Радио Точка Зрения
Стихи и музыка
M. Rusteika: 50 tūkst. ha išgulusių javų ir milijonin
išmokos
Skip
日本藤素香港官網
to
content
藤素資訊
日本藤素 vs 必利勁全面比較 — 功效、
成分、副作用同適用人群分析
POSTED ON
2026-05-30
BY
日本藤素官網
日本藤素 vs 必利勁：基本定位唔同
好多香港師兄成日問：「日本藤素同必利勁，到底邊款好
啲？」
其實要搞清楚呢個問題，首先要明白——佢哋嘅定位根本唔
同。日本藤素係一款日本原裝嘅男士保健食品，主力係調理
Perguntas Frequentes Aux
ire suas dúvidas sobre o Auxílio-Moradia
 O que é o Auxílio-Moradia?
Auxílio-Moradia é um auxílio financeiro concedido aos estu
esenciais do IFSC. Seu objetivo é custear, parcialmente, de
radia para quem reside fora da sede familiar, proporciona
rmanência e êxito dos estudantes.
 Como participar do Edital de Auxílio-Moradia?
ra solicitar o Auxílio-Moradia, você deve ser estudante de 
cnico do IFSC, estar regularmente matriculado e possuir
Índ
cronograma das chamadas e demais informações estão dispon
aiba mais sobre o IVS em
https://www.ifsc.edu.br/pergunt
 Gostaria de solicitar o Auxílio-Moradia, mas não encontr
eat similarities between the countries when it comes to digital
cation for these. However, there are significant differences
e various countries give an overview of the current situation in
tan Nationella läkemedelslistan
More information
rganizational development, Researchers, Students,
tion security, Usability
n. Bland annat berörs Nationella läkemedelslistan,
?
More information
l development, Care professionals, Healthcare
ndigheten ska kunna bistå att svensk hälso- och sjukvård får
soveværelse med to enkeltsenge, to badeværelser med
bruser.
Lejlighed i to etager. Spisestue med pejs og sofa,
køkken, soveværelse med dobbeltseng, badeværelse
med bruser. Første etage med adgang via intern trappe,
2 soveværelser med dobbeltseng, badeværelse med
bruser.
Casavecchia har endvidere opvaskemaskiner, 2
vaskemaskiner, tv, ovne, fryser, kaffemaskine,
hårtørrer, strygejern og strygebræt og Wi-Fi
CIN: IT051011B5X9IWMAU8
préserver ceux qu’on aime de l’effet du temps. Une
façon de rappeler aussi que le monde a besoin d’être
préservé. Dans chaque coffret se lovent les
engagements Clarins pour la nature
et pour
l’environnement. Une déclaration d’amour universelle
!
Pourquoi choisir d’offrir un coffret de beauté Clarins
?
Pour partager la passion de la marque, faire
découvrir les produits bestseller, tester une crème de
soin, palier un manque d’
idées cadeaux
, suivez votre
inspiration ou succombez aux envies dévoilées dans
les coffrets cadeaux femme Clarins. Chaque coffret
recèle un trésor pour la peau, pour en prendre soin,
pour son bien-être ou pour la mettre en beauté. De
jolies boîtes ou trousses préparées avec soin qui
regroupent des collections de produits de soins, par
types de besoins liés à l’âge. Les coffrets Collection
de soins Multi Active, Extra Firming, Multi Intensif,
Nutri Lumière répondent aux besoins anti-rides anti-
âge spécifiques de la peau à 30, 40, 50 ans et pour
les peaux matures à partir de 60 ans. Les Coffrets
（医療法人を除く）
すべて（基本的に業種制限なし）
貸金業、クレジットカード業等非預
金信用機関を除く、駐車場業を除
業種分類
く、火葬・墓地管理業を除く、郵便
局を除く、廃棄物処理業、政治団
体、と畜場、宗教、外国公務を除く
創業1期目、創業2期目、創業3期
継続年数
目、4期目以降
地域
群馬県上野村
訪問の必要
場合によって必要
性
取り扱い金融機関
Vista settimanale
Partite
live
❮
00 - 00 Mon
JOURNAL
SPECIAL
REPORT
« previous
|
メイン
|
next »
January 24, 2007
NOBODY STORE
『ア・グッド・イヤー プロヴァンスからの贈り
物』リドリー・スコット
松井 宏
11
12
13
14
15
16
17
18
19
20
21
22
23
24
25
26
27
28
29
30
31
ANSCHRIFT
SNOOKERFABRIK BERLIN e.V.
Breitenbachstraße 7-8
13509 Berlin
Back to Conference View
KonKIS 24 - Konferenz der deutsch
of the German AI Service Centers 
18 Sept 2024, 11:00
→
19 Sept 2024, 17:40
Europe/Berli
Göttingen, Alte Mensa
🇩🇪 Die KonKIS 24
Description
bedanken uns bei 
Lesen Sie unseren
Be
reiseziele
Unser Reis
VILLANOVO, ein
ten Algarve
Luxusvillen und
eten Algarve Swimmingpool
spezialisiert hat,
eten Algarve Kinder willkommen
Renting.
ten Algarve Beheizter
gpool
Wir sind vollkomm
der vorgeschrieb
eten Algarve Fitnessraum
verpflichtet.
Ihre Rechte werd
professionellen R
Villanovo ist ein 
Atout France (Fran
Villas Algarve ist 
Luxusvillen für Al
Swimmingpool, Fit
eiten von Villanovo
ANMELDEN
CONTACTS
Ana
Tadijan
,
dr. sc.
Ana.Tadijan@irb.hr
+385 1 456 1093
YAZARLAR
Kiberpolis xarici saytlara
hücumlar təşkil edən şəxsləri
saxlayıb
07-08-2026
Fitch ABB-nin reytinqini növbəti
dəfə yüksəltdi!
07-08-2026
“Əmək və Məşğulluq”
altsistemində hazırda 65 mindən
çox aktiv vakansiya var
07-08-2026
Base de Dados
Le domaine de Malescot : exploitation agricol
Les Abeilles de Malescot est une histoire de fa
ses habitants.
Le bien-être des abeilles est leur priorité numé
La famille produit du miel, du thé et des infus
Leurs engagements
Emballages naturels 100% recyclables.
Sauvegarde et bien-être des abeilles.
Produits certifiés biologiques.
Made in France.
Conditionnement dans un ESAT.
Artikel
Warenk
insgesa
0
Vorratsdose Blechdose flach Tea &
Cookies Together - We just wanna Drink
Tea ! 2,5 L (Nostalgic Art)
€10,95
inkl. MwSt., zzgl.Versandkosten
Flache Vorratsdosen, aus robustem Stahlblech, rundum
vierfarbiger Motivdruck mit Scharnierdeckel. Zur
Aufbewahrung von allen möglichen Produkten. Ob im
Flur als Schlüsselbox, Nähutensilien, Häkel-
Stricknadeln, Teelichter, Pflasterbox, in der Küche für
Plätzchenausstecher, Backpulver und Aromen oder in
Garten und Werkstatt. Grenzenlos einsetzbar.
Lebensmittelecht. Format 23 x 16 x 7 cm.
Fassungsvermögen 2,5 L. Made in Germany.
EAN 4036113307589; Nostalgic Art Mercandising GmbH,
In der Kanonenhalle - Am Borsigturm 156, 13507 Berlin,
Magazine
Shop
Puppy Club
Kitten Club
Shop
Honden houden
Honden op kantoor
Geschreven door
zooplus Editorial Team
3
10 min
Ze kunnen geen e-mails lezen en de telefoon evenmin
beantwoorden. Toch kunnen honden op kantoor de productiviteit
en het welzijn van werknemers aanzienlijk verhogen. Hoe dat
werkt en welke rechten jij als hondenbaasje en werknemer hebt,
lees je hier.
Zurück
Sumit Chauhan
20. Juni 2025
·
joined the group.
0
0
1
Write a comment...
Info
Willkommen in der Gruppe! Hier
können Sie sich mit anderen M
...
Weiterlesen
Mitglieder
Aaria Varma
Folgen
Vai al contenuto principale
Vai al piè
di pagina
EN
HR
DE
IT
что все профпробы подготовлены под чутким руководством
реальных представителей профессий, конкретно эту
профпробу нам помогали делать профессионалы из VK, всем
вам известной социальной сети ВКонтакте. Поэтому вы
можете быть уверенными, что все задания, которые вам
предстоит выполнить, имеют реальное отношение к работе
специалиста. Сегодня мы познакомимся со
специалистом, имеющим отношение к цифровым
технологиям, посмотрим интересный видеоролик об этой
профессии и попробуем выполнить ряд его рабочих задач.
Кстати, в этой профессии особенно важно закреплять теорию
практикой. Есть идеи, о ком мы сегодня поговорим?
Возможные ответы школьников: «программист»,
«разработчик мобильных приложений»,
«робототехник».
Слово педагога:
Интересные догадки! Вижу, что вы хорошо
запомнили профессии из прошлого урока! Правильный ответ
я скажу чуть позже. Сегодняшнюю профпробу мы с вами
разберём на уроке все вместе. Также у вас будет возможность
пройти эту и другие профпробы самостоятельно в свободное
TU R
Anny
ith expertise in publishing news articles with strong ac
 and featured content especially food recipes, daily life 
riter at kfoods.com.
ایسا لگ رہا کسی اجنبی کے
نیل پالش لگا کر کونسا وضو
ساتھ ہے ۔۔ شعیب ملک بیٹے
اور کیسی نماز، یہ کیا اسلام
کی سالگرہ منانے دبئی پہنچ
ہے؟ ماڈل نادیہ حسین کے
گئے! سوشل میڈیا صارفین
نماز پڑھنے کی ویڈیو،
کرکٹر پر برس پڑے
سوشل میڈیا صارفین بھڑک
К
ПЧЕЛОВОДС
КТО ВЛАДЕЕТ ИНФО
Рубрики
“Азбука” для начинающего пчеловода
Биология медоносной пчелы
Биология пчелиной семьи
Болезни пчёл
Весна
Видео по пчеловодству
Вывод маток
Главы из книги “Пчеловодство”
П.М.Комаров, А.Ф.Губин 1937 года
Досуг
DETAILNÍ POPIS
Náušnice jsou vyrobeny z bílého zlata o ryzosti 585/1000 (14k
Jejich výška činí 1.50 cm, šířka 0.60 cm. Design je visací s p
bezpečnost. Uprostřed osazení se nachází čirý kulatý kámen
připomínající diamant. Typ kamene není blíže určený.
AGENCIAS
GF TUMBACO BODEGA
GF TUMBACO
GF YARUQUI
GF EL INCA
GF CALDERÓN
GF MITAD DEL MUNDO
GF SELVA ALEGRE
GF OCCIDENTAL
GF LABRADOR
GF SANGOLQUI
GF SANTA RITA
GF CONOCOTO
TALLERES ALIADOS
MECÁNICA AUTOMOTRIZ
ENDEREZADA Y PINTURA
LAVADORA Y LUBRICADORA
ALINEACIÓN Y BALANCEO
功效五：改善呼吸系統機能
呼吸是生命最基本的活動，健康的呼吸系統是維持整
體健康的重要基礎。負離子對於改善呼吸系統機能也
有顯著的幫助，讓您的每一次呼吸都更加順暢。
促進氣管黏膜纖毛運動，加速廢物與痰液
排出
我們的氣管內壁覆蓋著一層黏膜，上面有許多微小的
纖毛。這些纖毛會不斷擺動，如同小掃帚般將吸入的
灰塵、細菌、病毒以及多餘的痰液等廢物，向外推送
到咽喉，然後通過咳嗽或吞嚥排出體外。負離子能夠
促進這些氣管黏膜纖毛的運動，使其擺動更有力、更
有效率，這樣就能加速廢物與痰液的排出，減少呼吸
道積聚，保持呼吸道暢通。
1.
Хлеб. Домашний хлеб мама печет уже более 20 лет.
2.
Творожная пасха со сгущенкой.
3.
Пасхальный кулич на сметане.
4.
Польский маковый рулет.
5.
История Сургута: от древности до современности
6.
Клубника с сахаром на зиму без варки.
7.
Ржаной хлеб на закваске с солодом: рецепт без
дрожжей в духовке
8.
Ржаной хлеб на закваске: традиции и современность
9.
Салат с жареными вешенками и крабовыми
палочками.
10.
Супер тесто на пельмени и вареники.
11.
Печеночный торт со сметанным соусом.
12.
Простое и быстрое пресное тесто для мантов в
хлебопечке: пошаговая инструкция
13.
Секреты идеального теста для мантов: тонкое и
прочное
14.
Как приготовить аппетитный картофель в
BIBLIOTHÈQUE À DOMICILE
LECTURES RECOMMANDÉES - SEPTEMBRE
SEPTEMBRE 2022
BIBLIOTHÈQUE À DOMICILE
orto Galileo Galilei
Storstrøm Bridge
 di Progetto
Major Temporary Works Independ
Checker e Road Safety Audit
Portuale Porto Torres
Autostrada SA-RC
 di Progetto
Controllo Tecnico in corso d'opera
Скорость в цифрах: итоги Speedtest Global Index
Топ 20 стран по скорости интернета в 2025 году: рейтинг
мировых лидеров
**********
*What to do*
When the word "этой" shows up in a line of the entries, pull that line out.

*Problem solution*
технологиям, посмотрим интересный видеоролик об этой
Кстати, в этой профессии особенно важно закреплять теорию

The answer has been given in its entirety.